Fecal contamination – typically this is from dogs. Fecal contamination can be as minor as giving you diarrhea, to as bad as getting infection that damages all of your organs.
- To be safe, avoid: Eating uncooked plants – cooking destroys dangerous pathogens, and picking plants along routes where many dogs and animals visit.
- Protect the most: People without access to medical care, people with weaker immune systems like babies and the elderly.
- Harm reduction: If you pick plants from high in the air, they are much less likely to have contaminants on them. You can also try to pick from areas where few animals or dogs visit.
Air contamination – smoke and car exhaust can cover plants and leave a harmful residue of heavy metals like lead as well as other chemicals. This can also be true of grocery store foods – which is why they recommend rinsing fruits and vegetables before eating.
- To be safe, avoid: Eating plants without rinsing them off in water.
- Protect the most: People under 20 and people who can get pregnant – this is usually the most risky for babies and young people, and the least for adults.
- Harm reduction: Picking away from busy areas reduces the amount of contaminants that could be on plants.
We arranged this guide to help you stay safe by not listing anything that puts you at high risk. Specifically we did not include anything that:
- Is harvested near water, to avoid risks of soil contamination.
- Cannot be cooked or collected from high up – to avoid risk of fecal contamination.
- Cannot be washed, to avoid environmental contamination.

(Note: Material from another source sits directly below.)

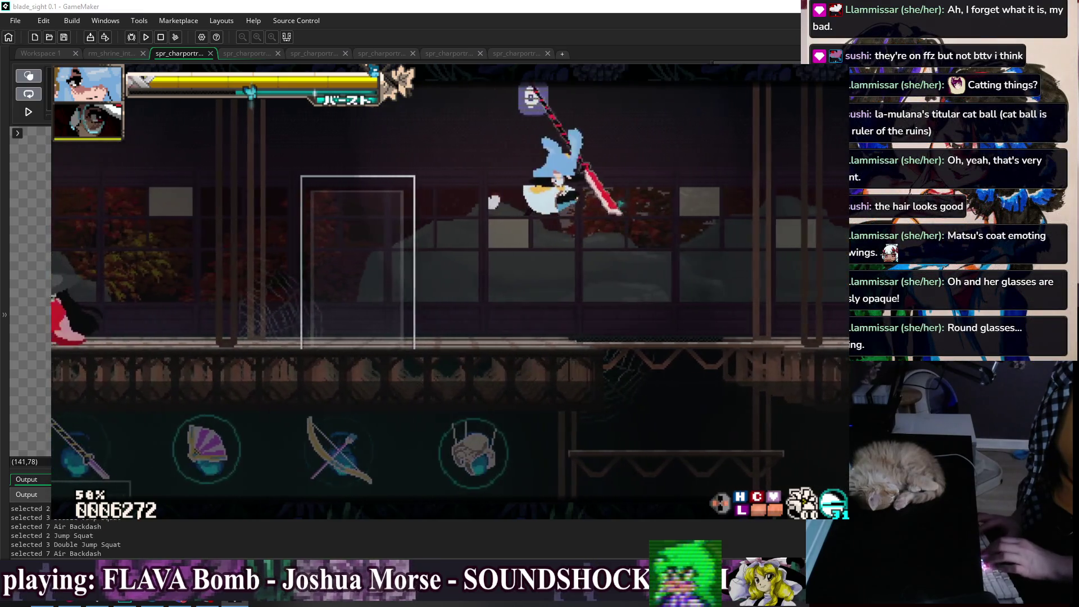
{"action": "key", "text": "c"}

However, many foods not listed here are still safe, delicious, and worth the effort, as long as you evaluate your local risks and be mindful of what you eat. We provided a list of good foraging books and online resources at the end of this document so that you can learn more and make informed decisions.
Wild Greens
Lambsquarters
Chenopodium album
Season: Summer
Similar Foods: Spinach, Collard Greens
Vitamins & Minerals: A, B1, Calcium, Iron, Magnesium
Warnings: High in Vitamin A
Source: University of Rochester Medical Center
Description
Lambsquarters is a wild relative of Quinoa and Amaranth. This plant and its close cousins are traditionally eaten as a cooked green in Mexico, Nepal and India. Archeologists have discovered that Native Americans and the Vikings both used the seeds as an edible grain.
This plant is common and grows everywhere – both in gardens, as well as along sidewalks and edges of lawns.
Harvest + Storage
The best parts to eat are the leaves (which always stay soft), and the very top of the plant where it is still soft – the main stem gets chewy and tough as it gets older.
After harvesting the greens, bring them home and rinse them off before putting them in a bowl of cold water. They will become more fresh and crunchy in the water. After they look fresh, dry them off and put them in a container in the fridge. You can also freeze or dry them.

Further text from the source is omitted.